- FashionUnited |
New York Fashion Week was once the bi-yearly fashion extravaganza of all fashion extravaganzas. Between the grab bags of products, the chance encounter to run into A-list celebrities and the seats filled to the brims with top magazine editors, the entire event was like a fairytale. Since its days at Bryant Park though, Fashion Week has gone through many changes. From its move over to Lincoln Center, then to Skylight Moynihan and Skylight Clarkson Square, and most recently to Spring Studios, the event has seen more moves than an army brat with a consistently re-stationed military father.
The crowd has certainly changed as well. While New York Fashion Week was once exclusive to press, buyers, and select other industry personnel, it has since become a sea of bloggers, influencers and a few select reality stars. Like all things, New York Fashion Week has evolved. There has been the question by many in the industry though of whether or not New York Fashion Week has lost its luster.
What's the matter with New York Fashion Week?
Some in the industry who have been with Fashion Week since the Bryant Park days saw it as an inevitable evolution that has had its pros. Event producer Patty Hughes still remembers the days of Seventh on Sixth productions. Back in those days, Parsons was also used as a venue. Being in Bryant Park was very convenient for the Condé Nast editors, who were then located at 4 Times Square, and the Hearst editors who were just up the street at the Hearst Tower on 57th Street.

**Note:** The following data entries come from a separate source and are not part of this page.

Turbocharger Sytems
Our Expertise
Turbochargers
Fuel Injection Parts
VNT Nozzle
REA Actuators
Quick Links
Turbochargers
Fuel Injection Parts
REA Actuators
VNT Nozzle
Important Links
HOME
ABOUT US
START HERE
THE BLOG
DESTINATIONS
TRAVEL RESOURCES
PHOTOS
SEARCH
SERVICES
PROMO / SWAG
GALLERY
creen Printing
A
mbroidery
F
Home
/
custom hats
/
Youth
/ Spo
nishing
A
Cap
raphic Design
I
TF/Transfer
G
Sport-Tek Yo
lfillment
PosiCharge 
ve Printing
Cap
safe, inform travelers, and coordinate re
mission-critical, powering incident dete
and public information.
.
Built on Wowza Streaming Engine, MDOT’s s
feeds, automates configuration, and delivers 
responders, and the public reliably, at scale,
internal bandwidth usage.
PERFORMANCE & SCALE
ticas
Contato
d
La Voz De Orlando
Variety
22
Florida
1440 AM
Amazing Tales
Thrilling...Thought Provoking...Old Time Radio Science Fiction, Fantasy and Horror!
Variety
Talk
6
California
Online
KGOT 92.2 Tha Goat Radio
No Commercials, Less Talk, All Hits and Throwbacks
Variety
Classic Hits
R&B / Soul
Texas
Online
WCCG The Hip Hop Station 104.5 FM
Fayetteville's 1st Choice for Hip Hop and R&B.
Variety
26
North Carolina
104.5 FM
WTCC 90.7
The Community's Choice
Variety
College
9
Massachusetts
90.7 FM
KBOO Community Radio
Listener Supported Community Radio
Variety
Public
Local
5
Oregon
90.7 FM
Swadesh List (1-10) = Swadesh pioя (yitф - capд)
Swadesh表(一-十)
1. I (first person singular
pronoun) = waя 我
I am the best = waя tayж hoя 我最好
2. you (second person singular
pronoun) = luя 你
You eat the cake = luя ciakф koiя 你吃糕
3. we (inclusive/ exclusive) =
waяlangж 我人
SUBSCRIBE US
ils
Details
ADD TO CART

While many still reminisce about the Bryant Park days, Hughes felt moving on from the tents was a logical next step for New York Fashion Week. "Fashion changes, and we have to change with it," she says. "Truth is, we had gotten too big, so we needed a new venue. The first season at Lincoln Center was amazing. Everyone was so excited to be somewhere new, and everyone wanted to come see it."

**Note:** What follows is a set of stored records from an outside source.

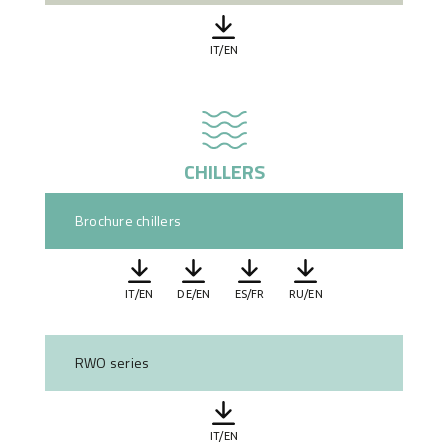
IT/EN
CHILLERS
Brochure chillers
IT/EN
DE/EN
ES/FR
RU/EN
RWO series
IT/EN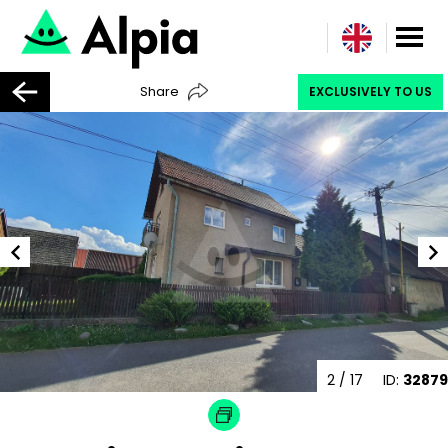
Share
EXCLUSIVELY TO US
3
/ 17
ID:
32879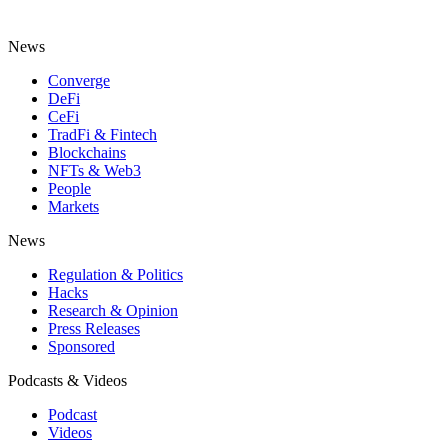
News
Converge
DeFi
CeFi
TradFi & Fintech
Blockchains
NFTs & Web3
People
Markets
News
Regulation & Politics
Hacks
Research & Opinion
Press Releases
Sponsored
Podcasts & Videos
Podcast
Videos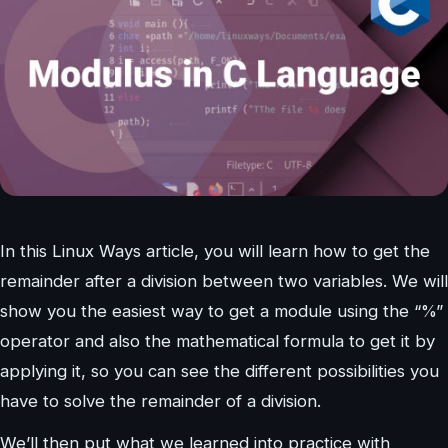
In this Linux Ways article, you will learn how to get the
remainder after a division between two variables. We will
show you the easiest way to get a module using the “%”
operator and also the mathematical formula to get it by
applying it, so you can see the different possibilities you
have to solve the remainder of a division.
We’ll then put what we learned into practice with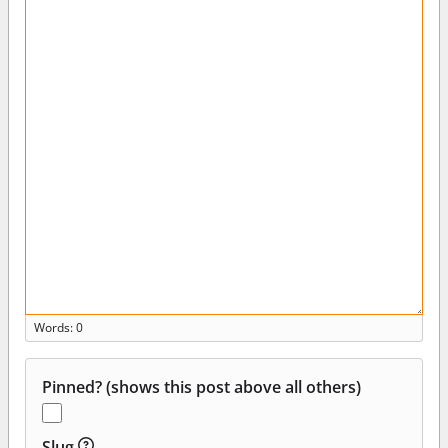
Words: 0
Pinned? (shows this post above all others)
Slug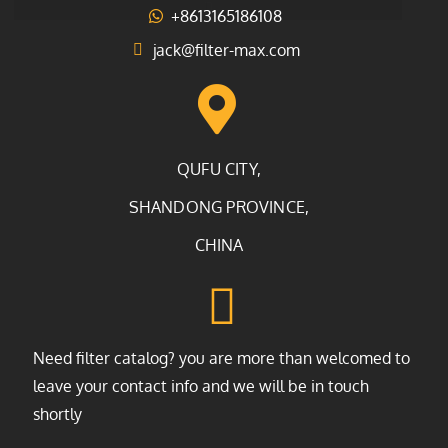
+8613165186108
jack@filter-max.com
QUFU CITY,
SHANDONG PROVINCE,
CHINA
Need filter catalog? you are more than welcomed to
leave your contact info and we will be in touch
shortly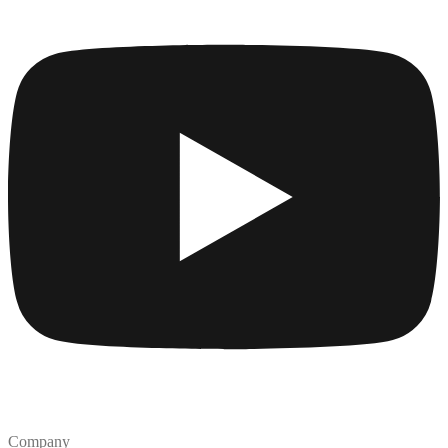
Company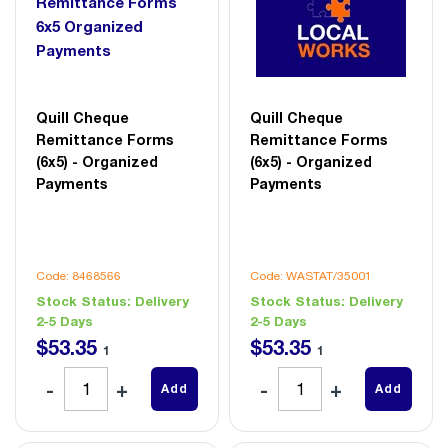
Quill Cheque
Quill Cheque
Remittance Forms
Remittance Forms
(6x5) - Organized
(6x5) - Organized
Payments
Payments
Code: 8468566
Code: WASTAT/35001
Stock Status:
Delivery
Stock Status:
Delivery
2-5 Days
2-5 Days
$
53
.
35
$
53
.
35
1
1
Add
Add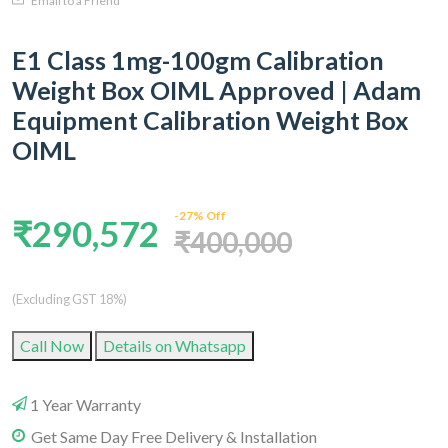
Email to a Friend
E1 Class 1mg-100gm Calibration
Weight Box OIML Approved | Adam
Equipment Calibration Weight Box
OIML
-27% Off
₹290,572
₹400,000
(Excluding GST 18%)
Call Now
Details on Whatsapp
1 Year Warranty
Get Same Day Free Delivery & Installation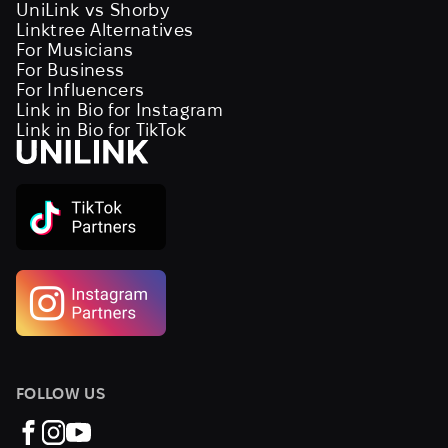
UniLink vs Shorby
Linktree Alternatives
For Musicians
For Business
For Influencers
Link in Bio for Instagram
Link in Bio for TikTok
FOLLOW US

Like all things though, Fashion Week was bound to continue changing. "The audience became different," Hughes said. "That's not anything negative or positive, but it was inevitable. At the same time, the whole nature of the world and the industry changed. We got bloggers, we got Facebook, we got Instagram, and no one expected it to change so quickly. Fashion wasn't such a community anymore, which is no fault of Fashion Week itself, but it was different in the days before social media when it was at one central hub."
Hughes isn't the only one who misses the days of Fashion Week being one central hub, although some are much more fatigued by the situation. A fashion columnist at a notable publication, who asked to remain anonymous, told FashionUnited, "I'm not a big fan of Spring Studios at all. The lobby is much too small, and the runway venues are fine, but I'm not here for a view of the outdoors." She added that, "The turnaround between there and trying to get to other venues like Skylight Modern and Pier 59 is wrong. I’ve missed good shows because there was no way I could get to them because I was attending two others at some other venue. You end up making choices based on what takes less travel."

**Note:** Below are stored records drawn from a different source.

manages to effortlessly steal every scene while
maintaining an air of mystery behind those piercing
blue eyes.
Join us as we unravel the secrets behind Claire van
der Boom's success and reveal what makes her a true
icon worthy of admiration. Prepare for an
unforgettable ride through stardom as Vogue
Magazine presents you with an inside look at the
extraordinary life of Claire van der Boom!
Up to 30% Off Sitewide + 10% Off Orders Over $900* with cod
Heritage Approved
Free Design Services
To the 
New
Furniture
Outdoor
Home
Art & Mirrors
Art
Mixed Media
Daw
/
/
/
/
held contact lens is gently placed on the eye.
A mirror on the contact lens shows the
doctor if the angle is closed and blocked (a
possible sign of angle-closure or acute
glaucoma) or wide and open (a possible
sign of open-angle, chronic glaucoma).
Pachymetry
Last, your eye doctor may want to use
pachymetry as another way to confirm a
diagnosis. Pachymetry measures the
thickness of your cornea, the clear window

Others have expressed similar dissatisfaction with Spring Studios as a venue as well. An account executive at a PR firm, who also asked to remain anonymous, told FashionUnited, "I don't see it lasting at [Spring Studios]." She added that, "Between the load in and load out time, the amount of time it takes people to get up in the elevators, and the even more delayed start times for shows than usual, we need a new venue already."
On the venue front, there is hope on the horizon. In September 2017, Hudson Yards developer Kenneth Himmel began lobbying for Hudson Yards to be the permanent home of New York Fashion Week. While IMG, the largest producer of shows at NYFW, has declined to state how long their deal with Spring Studios is for, Hudson Yards is expected to be completed next year in 2019.
While attendees are dreaming of a new venue, the bloggers, influencers and social media presence are without question here to stay. Things will without question continue to change in the industry, but who knows what will happen next. In the immortal words of Coco Chanel though, "Fashion is at once a caterpillar and a butterfly."